Après trente-neuf ans dans le Gaec familial (vaches laitières et poules bio, lapins), Gérard Macé en a repris les volailles, seul, en 2019, à Piriac-sur-Mer. Trois hectares, quatre poulaillers, 4 400 pondeuses et un centre de conditionnement font de ce fournisseur d’œufs des magasins Biocoop de Guérande et Pornichet un "gros éleveur parmi les petits et un petit parmi les gros", dit-il. Des grosses fermes, ici il y en a. Si grosses qu’elles sont inaccessibles à qui voudrait se lancer en agriculture. "À moins de s’organiser à plusieurs", conseille-t-il aux jeunes. Lui a modernisé la sienne justement pour la rendre transmissible et pour qu’elle fasse vivre deux personnes. Ce sera Ronan Lebreton et sa compagne Marjolaine Defains qui s’installeront en 2025. "On s’est battu pour leur trouver de nouvelles terres", dit avec fierté l’infatigable Gérard. On ne l’imagine pas à la retraite, il a encore des combats à mener. Pour une réglementation spécifique aux petits élevages, pour des races de poules adaptées à la bio, rustiques, résilientes, et non "des poules de compétition issues de la génétique industrielle", pour la biodiversité… Parce qu’il a toutes les raisons d’y croire : "Quand on est passé en bio, on nous a prédit la catastrophe, l’effondrement des rendements. Mais on est toujours là, nos modèles paysans et en circuit court fonctionnent."

Chaque jour, Ronan Lebreton passe deux à trois heures à collecter à la main les œufs des 4 400 pondeuses de Gérard Macé. Ce qui lui permet, dit-il, de passer "du temps dans le poulailler à écouter les poules". ©Hélène-Marie Backès

Delphine Jégu

La passion de la transformation

Professeure d’espagnol dans un collège, elle n’avait pas imaginé se retrouver dans l’agroalimentaire. Jusqu’à ce qu’un bilan de compétences l’oriente vers la fabrication du fromage. "Plus jeune, en vacances au Pays basque, j’étais en admiration devant les fromages de brebis, confie cette fille de pâtissier. Mettre les mains dans la pâte, j’ai toujours trouvé ça noble." En février 2023, après une formation de sept mois à Aurillac (Cantal) et des essais dans sa cuisine, elle installe son labo au fond de son jardin à Saint-Nazaire et crée une petite gamme de fromages au lait de vache. Bio, forcément. Son mari, Alain, a été pendant plus de dix ans le gérant du magasin Biocoop de Pornichet. Aujourd’hui, elle y livre sa production, ainsi qu’à Guérande. Très exigeante, elle veut tout approfondir et ne rien laisser au hasard. Emmanuel Desbois, éleveur à Guérande, lui fournit le lait. "On est sur la même longueur d’onde, sur l’hygiène, le bien-être animal", dit-elle. Les vaches, nourries principalement à l’herbe, sont au pré le plus souvent possible, presque 24 h/24 l’été.
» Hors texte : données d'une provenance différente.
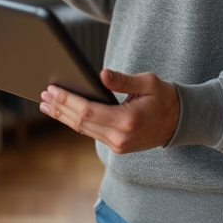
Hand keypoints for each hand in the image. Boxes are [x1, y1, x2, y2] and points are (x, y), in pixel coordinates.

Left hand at [40, 69, 179, 153]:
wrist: (180, 122)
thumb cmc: (165, 98)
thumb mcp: (148, 82)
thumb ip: (123, 80)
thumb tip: (101, 74)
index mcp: (127, 121)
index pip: (88, 111)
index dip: (67, 101)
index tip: (52, 90)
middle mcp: (120, 138)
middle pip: (80, 123)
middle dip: (59, 108)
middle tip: (42, 96)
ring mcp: (118, 145)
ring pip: (83, 130)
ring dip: (63, 117)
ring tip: (46, 105)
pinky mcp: (117, 147)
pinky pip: (91, 133)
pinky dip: (75, 122)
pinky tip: (64, 114)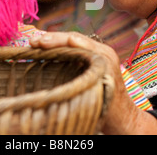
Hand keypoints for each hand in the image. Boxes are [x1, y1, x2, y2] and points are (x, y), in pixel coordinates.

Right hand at [29, 31, 156, 134]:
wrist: (123, 118)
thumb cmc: (109, 110)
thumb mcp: (92, 95)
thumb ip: (78, 80)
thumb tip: (64, 54)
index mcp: (103, 57)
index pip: (76, 41)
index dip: (56, 41)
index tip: (40, 43)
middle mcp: (102, 51)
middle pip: (73, 38)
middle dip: (51, 38)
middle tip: (33, 41)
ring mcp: (100, 53)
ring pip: (73, 41)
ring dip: (54, 41)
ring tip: (35, 42)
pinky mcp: (95, 58)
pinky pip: (76, 48)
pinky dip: (60, 46)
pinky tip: (47, 48)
L’éleveur, qui vend 90 % de son lait pour le circuit long, est content de savoir où va celui qu’il vend à Delphine et dit "apprécier qu’il reste en local".

Delphine Jégu. ©Hélène-Marie Backès
Partenaire agricole de Delphine Jégu, Emmanuel Desbois apprécie que son lait soit valorisé localement. ©Hélène-Marie Backès

ÇA C'EST BIOCOOP

  • MAGASINS. Au 1er juin, la Loire-Atlantique comptait 25 magasins Biocoop, à Blain, Carquefou, Châteaubriand, Clisson, Guérande, La Chapelle-Basse-Mer, Nantes, Orvault, Pornic, Pornichet, Rezé, Sainte-Anne-sur-Brivet, Saint-Géréon, Saint-Nazaire, Saint-Philbert-de-Grand-Lieu, Saint-Sébastien-sur-Loire, Savenay, Trignac, Vallet. 
  • PAYSANS ASSOCIÉS. Ce sont les groupements 100 % bio sociétaires de Biocoop, Biolait par exemple, dont certains adhérents, producteurs de lait, sont présents en Loire-Atlantique.